Le sceau des Archives de la Nation (1792)
Matrice du sceau des Archives de la République française, 1792
Matrice en argent gravée en creux, 12O mm
Archives nationales, AE/VI/b/1
© Bibliothèque nationale de France
Suite à la journée révolutionnaire du 10 août qui entraîne la déchéance de Louis XVI, la monarchie est abolie le 21 septembre 1792. À la place du portrait et du sceau du roi, qui personnalisait l’État, il faut instaurer un symbole visuel de la République.
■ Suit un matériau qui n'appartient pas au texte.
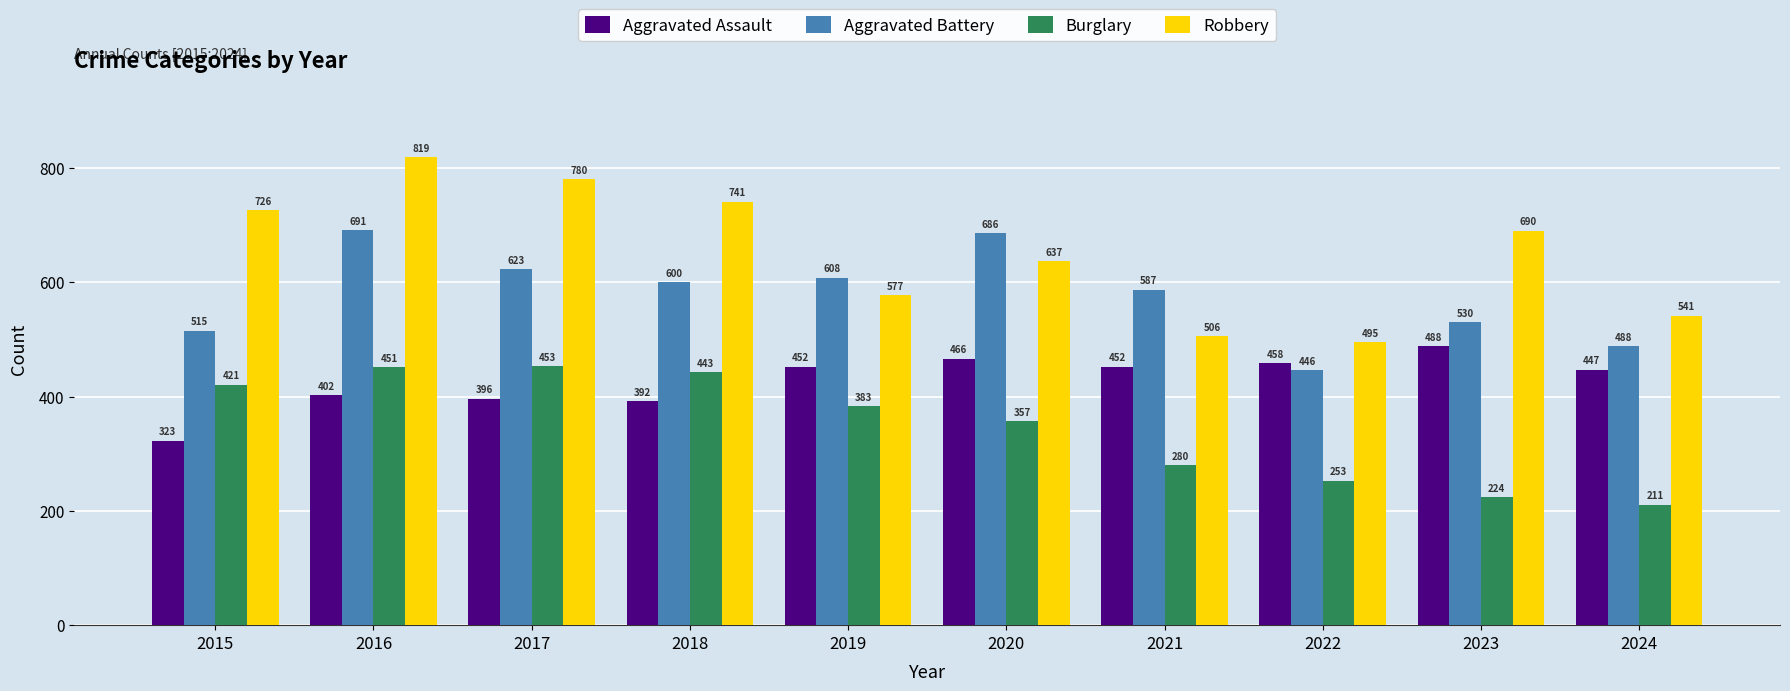

How many groups of bars are there?

10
Dès le 25 septembre, la nouvelle assemblée nationale, la Convention, décide par décret que « le sceau des Archives nationales serait changé et que ce changement serait étendu aux sceaux de tous les corps administratifs ». L’objet devait ainsi porter pour type « la France sous les traits d’une femme vêtue à l’antique, debout, tenant de la main droite une pique surmontée du bonnet phrygien ou bonnet de la liberté, la gauche appuyée sur un faisceau d’armes ; à ses pieds un gouvernail et pour légende ces mots : Archives de la République française ».
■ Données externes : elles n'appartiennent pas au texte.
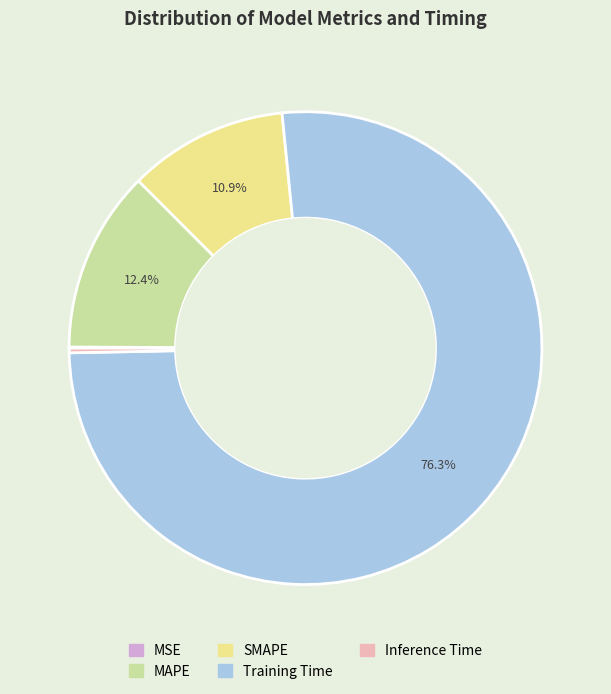

True or false: Inference Time accounts for 7% of the total.

False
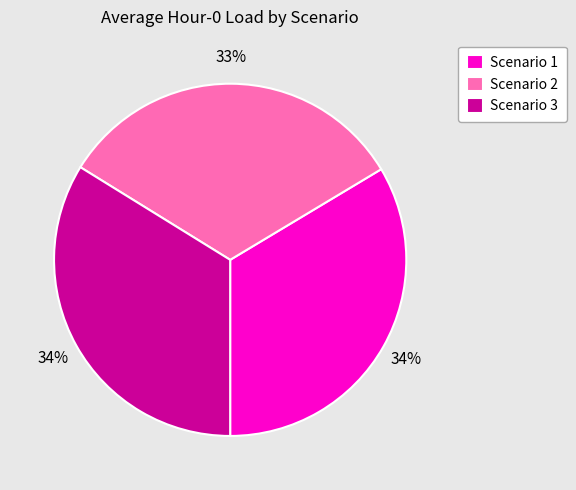

Is it true that Scenario 3 is 25% of the pie?

False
Le choix se porte donc sur une allégorie de la Liberté pour incarner la République. Son adoption par les Révolutionnaires de 1792 conditionne, pour longtemps, l’imagerie républicaine et est à l’origine d’une réelle ambiguïté. En effet, l’allégorie va représenter, dans la lente construction de l’emblématique de l’État français, à la fois la République, la Liberté, la France voire par extension la Patrie.